WHAT YOU SHOULD DO - Only one stretch of the data is wanted: the line containing "idido igualmente entre", the line containing "Valdymo struktūra", and every line between them, copied exactly.

Data items:

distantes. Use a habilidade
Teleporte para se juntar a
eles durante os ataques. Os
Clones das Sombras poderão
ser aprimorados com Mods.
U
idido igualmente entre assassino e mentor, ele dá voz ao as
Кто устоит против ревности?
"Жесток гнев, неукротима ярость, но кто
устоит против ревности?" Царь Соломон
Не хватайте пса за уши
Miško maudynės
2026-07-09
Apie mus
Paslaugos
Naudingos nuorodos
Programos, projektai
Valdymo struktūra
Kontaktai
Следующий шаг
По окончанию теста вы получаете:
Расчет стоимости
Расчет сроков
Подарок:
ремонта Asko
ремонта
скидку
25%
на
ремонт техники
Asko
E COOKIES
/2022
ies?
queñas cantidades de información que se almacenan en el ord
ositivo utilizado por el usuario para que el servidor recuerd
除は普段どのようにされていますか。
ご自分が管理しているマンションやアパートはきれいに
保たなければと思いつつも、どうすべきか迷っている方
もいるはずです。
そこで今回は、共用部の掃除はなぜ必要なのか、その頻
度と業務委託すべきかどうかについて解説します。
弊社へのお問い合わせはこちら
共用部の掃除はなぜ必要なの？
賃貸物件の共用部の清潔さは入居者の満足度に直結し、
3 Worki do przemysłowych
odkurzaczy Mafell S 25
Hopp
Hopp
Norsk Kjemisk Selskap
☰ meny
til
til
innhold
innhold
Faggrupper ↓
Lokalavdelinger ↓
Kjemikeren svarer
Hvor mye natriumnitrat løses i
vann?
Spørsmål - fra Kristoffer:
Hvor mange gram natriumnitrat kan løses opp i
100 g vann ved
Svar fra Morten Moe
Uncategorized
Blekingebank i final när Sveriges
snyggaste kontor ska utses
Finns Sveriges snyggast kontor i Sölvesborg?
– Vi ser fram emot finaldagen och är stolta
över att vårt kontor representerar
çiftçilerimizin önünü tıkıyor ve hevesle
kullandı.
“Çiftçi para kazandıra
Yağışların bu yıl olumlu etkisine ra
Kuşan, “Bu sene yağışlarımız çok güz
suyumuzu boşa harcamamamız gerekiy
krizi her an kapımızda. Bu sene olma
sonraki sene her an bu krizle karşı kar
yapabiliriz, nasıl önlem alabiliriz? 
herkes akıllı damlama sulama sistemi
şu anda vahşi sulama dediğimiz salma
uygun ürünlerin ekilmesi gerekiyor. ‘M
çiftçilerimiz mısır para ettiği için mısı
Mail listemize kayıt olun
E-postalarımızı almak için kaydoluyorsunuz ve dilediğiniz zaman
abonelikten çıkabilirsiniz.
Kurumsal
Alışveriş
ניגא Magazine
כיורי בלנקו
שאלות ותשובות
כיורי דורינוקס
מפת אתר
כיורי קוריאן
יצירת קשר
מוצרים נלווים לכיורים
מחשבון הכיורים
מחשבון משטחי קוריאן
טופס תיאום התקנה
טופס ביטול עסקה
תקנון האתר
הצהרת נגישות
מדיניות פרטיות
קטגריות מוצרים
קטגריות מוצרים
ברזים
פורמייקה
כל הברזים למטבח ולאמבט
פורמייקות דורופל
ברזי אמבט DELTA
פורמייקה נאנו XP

OUTPUT FOR THIS EXERCISE -
idido igualmente entre assassino e mentor, ele dá voz ao as
Кто устоит против ревности?
"Жесток гнев, неукротима ярость, но кто
устоит против ревности?" Царь Соломон
Не хватайте пса за уши
Miško maudynės
2026-07-09
Apie mus
Paslaugos
Naudingos nuorodos
Programos, projektai
Valdymo struktūra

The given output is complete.